[Saved data entries]
- - -
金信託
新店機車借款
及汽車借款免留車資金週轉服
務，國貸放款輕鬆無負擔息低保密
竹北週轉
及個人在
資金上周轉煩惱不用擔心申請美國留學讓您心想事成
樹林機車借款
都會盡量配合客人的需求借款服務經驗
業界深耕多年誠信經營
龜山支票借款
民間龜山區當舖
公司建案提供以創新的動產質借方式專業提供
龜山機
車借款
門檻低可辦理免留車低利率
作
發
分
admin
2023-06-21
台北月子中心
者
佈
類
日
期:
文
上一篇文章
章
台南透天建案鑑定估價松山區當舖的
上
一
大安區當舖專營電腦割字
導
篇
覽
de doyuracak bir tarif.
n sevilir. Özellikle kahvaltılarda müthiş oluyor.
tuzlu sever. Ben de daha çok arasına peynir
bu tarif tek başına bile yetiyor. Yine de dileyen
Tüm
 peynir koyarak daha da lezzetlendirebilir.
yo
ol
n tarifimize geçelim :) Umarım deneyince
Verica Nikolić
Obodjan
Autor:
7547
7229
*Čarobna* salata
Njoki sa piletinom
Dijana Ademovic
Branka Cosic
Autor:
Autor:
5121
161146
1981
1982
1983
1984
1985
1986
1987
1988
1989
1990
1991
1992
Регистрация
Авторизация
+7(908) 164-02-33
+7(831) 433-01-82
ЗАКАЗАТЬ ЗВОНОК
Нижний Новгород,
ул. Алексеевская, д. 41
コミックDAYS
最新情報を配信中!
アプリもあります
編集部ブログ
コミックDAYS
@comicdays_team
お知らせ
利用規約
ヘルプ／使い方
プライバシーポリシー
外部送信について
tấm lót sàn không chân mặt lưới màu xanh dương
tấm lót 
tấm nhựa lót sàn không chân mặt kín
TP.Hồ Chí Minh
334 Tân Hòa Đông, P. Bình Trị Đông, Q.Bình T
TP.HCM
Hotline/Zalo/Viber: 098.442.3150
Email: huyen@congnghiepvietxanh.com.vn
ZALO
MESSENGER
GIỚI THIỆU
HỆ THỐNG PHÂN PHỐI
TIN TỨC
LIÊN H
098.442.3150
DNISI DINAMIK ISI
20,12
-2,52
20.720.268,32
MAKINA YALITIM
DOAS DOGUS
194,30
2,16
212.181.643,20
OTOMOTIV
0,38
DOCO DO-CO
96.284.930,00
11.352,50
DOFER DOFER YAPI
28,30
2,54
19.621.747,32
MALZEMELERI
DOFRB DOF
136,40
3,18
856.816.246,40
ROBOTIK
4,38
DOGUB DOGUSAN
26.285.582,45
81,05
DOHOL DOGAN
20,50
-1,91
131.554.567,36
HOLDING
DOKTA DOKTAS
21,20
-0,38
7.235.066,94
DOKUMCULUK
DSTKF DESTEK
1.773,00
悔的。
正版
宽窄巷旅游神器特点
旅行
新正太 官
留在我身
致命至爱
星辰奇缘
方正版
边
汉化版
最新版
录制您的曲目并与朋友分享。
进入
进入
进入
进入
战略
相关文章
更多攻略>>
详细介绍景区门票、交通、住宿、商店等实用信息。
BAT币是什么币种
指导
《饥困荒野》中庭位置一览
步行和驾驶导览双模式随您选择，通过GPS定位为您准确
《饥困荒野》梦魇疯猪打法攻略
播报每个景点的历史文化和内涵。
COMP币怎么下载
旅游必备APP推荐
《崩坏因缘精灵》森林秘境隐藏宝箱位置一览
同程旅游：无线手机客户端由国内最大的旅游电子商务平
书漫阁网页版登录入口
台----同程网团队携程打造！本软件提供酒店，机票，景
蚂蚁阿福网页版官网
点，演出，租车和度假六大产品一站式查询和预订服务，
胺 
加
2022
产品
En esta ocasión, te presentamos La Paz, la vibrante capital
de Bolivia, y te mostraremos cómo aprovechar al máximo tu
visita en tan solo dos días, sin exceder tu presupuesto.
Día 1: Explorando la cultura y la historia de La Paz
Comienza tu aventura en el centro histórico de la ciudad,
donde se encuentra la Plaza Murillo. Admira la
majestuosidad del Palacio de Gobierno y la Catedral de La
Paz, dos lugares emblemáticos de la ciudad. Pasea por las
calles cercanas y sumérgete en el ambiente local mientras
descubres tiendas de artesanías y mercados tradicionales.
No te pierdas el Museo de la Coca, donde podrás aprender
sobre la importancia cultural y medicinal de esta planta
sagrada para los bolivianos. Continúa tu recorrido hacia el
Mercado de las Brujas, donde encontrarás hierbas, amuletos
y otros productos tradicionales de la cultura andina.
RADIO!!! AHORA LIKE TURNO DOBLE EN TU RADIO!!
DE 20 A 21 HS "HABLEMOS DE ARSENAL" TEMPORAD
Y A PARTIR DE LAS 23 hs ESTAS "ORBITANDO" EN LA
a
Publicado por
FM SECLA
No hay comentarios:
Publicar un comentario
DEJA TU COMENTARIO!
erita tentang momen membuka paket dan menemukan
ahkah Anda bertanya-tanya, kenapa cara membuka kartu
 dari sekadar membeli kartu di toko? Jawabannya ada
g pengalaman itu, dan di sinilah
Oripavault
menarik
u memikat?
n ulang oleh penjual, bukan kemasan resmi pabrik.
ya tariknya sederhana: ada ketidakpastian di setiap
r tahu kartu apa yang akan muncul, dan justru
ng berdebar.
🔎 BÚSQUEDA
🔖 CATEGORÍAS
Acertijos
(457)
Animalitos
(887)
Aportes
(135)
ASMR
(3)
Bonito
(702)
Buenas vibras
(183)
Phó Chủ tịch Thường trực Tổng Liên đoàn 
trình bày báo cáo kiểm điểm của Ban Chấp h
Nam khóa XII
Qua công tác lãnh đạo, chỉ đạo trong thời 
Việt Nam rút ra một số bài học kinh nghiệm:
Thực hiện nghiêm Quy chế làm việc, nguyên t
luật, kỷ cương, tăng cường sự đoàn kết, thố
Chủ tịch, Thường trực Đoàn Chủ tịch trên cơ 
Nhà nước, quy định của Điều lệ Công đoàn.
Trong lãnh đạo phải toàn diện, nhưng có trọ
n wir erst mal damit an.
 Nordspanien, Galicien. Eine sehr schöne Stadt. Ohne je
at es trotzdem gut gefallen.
- - -
Whenever a line of the data includes the word "tịch", show that line in full.

# Expected answer:
Phó Chủ tịch Thường trực Tổng Liên đoàn 
Chủ tịch, Thường trực Đoàn Chủ tịch trên cơ 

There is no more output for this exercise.